Feuilleton | Telefongespräch: Sebastian Fasthuber | aus FALTER 08/12 vom 22.02.2012

Kurt Wagner und seine Band Lambchop kehren mit neuem Album zurück. Demnächst spielen sie im Konzerthaus

Den wahren Meister kann man unter anderem daran erkennen, wie er auftritt. Das neue Lambchop-Album "Mr. M“ hebt mit Streichinstrumenten an, die sentimentale Stimmung verbreiten.

Man erwartet eine altmodische Ballade, ein Stück im Stil der Zeit, als noch Einträge ins Great American Songbook gemacht wurden. Und so kommt es zunächst auch: Die Band setzt ein, trottet gemütlich los und legt dem Sänger einen samtroten Teppich aus.

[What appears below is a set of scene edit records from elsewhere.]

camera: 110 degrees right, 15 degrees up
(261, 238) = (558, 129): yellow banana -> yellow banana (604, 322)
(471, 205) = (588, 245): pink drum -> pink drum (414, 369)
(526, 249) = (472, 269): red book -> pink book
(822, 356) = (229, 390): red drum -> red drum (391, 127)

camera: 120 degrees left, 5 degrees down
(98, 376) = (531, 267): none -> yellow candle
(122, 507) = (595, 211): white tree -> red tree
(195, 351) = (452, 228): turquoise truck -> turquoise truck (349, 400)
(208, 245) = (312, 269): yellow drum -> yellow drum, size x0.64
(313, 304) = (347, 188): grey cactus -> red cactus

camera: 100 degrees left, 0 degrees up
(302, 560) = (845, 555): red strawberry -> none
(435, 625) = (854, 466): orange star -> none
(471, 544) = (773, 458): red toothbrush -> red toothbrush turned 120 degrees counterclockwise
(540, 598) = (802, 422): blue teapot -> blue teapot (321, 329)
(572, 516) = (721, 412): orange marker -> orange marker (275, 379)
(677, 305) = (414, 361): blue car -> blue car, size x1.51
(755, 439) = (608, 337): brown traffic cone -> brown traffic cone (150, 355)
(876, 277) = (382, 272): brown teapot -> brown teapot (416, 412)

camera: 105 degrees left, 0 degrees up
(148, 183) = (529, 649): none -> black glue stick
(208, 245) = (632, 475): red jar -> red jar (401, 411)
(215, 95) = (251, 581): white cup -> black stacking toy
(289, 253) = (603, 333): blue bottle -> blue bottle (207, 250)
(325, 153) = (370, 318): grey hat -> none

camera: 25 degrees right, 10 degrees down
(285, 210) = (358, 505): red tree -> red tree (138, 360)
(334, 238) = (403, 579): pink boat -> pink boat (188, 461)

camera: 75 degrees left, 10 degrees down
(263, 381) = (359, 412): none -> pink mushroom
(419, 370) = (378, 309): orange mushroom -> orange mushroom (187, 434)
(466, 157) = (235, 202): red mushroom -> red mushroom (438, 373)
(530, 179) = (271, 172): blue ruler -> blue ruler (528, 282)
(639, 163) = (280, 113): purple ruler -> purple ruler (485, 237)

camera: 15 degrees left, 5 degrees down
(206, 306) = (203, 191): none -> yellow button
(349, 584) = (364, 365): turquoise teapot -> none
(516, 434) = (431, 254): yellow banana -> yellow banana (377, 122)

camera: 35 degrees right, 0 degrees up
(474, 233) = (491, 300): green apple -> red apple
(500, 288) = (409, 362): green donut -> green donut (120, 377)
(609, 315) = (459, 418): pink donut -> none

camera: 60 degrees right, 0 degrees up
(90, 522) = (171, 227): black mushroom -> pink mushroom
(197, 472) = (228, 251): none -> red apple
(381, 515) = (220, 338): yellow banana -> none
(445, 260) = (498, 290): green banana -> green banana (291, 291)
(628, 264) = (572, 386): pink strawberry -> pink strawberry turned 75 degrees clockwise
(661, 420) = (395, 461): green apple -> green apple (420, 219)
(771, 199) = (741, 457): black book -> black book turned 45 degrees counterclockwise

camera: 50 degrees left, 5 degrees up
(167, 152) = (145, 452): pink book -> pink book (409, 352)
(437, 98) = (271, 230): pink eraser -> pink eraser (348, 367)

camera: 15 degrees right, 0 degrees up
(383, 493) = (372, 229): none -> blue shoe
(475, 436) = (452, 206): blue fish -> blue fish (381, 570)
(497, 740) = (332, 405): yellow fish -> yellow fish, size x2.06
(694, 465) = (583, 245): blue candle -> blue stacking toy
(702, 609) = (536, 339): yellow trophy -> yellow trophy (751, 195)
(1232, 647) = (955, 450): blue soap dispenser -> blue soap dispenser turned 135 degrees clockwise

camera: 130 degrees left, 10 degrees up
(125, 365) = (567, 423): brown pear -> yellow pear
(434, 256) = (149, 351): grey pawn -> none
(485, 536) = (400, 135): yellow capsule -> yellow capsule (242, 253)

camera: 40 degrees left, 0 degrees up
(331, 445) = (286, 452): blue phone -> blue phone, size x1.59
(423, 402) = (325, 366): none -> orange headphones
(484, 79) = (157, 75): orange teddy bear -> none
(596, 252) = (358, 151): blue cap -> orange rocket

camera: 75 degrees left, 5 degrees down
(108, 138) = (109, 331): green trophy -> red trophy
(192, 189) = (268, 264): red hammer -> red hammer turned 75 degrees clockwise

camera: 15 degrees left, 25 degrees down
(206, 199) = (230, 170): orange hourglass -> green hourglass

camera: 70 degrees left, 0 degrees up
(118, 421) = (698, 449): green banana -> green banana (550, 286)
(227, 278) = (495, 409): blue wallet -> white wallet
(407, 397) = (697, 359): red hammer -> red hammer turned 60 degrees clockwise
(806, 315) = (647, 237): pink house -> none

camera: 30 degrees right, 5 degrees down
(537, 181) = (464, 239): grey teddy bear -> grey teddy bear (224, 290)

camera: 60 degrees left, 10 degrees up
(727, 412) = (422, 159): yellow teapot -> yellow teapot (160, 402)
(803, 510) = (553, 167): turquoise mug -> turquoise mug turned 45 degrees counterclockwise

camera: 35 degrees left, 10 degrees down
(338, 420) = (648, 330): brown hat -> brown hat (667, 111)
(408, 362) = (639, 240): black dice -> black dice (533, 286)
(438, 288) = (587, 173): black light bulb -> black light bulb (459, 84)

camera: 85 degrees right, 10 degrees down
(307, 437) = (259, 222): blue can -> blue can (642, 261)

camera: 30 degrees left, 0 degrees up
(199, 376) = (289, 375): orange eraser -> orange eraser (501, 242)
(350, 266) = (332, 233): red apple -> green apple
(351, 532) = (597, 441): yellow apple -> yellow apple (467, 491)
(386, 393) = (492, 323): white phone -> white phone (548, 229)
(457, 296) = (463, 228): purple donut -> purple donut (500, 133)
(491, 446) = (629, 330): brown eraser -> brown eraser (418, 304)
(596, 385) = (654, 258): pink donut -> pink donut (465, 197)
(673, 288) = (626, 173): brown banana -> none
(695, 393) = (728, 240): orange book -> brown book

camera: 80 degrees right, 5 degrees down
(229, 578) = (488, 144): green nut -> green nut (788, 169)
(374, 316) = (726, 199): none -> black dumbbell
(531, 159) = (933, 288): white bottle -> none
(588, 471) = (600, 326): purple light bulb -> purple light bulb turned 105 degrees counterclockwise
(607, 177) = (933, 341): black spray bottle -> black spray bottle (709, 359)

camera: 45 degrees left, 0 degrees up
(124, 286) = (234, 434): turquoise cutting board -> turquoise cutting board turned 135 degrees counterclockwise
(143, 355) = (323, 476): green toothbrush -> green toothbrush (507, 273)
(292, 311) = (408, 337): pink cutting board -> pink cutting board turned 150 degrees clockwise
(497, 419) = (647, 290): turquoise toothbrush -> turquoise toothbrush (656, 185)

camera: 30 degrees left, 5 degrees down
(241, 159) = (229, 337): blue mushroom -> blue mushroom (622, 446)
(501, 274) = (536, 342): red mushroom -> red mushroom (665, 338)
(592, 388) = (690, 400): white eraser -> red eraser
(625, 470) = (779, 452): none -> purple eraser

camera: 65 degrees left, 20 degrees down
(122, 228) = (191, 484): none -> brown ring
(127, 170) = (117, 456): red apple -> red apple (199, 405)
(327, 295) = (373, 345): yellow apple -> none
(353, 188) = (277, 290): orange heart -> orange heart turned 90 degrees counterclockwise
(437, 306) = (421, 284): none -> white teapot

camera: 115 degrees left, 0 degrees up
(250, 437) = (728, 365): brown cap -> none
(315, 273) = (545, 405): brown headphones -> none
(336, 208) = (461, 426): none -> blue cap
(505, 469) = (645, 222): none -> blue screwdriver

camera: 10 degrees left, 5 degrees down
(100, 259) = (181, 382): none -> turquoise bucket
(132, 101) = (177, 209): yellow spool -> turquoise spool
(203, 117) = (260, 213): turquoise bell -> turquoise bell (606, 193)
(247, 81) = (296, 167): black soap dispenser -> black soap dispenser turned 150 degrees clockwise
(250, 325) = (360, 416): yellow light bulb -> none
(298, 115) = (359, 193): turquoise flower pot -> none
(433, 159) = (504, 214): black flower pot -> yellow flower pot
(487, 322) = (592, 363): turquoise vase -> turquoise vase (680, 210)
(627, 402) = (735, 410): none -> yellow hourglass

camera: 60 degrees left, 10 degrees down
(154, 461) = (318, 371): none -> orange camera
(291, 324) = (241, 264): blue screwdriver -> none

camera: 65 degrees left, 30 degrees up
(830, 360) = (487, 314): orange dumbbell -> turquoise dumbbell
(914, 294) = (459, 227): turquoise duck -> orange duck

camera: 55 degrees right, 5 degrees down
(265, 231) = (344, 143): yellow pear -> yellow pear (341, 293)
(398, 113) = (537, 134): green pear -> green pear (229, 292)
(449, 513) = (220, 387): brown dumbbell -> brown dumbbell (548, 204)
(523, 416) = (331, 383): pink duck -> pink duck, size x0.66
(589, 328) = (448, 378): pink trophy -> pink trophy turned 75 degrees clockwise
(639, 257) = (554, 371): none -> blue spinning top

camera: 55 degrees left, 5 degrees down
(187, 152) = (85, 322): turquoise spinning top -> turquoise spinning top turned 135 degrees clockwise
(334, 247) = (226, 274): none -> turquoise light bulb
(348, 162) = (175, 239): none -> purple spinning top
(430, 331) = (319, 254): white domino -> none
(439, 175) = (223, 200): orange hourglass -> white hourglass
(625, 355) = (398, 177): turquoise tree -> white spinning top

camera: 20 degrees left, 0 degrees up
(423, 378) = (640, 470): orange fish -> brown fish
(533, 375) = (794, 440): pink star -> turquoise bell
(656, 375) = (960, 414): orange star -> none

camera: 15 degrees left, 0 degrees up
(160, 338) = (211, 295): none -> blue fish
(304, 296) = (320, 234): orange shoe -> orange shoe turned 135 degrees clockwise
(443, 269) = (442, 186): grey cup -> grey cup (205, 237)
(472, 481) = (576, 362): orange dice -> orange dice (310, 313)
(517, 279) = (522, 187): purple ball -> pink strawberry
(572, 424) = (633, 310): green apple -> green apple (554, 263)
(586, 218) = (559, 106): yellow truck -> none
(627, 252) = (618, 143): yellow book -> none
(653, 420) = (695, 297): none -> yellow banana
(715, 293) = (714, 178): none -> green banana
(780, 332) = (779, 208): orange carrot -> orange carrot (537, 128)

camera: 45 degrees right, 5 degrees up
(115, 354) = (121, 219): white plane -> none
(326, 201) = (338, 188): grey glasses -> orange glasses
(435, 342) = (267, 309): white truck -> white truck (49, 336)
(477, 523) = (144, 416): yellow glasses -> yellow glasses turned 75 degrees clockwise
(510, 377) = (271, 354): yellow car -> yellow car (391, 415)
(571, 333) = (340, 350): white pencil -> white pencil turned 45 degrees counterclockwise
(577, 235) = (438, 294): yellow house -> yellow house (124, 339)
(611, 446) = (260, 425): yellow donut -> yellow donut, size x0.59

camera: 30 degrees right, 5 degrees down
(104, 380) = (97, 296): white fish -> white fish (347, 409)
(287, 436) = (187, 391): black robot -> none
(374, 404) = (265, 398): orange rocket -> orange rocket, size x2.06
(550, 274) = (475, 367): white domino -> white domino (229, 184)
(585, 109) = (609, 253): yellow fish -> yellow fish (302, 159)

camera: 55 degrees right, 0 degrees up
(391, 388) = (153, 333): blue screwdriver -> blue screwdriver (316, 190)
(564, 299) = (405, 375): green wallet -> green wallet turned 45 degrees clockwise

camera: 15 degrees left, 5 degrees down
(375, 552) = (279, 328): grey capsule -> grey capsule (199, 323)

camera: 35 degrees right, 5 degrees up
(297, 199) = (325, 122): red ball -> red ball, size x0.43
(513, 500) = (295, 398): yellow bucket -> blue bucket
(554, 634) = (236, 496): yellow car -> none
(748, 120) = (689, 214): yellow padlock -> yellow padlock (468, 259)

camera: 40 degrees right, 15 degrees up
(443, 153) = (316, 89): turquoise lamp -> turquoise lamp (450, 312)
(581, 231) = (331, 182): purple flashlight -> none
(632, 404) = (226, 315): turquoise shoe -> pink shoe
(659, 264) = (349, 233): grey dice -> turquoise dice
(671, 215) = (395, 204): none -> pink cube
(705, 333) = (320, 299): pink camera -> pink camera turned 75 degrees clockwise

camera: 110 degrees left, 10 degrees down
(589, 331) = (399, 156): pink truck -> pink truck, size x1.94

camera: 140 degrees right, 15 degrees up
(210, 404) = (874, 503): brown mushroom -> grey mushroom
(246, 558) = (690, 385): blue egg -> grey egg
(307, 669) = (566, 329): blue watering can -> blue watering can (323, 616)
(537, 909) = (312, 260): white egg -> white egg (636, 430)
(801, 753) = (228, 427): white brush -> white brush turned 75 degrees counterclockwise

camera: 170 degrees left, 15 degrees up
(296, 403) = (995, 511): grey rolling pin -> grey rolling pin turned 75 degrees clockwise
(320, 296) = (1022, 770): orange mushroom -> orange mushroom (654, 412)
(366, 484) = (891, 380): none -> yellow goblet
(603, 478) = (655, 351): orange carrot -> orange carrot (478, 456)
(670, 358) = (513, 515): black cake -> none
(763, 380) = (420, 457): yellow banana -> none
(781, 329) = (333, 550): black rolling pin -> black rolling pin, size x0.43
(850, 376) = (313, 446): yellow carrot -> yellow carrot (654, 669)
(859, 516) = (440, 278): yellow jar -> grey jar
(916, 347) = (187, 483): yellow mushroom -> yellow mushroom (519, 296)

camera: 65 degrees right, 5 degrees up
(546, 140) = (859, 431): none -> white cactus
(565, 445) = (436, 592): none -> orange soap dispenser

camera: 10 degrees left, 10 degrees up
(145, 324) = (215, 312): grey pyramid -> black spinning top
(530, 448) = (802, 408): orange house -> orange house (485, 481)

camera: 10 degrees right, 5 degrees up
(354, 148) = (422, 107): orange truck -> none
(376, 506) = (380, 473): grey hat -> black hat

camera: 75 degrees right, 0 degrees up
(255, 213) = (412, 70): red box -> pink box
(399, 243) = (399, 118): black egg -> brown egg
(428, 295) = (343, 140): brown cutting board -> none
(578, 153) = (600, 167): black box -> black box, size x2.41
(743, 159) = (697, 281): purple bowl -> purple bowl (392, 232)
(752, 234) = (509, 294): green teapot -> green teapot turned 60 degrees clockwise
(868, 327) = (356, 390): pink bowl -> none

Doch statt Tony Bennett hebt der Alternative-Country-Gott Kurt Wagner mit seiner tiefen und doch zarten Erzählstimme an: "Don’t know what the fuck they talk about ...“

Der hübsche Kontrast zwischen den Streichern und dem beiläufig eingestreuten F-Wort lässt einen schmunzeln, und schon hat einen Wagner in der Hand. Die Grundkoordinaten sind damit abgesteckt: Lambchop wildern jetzt auch im Crooner-Revier, aber sie tun das nach ihren eigenen Spielregeln.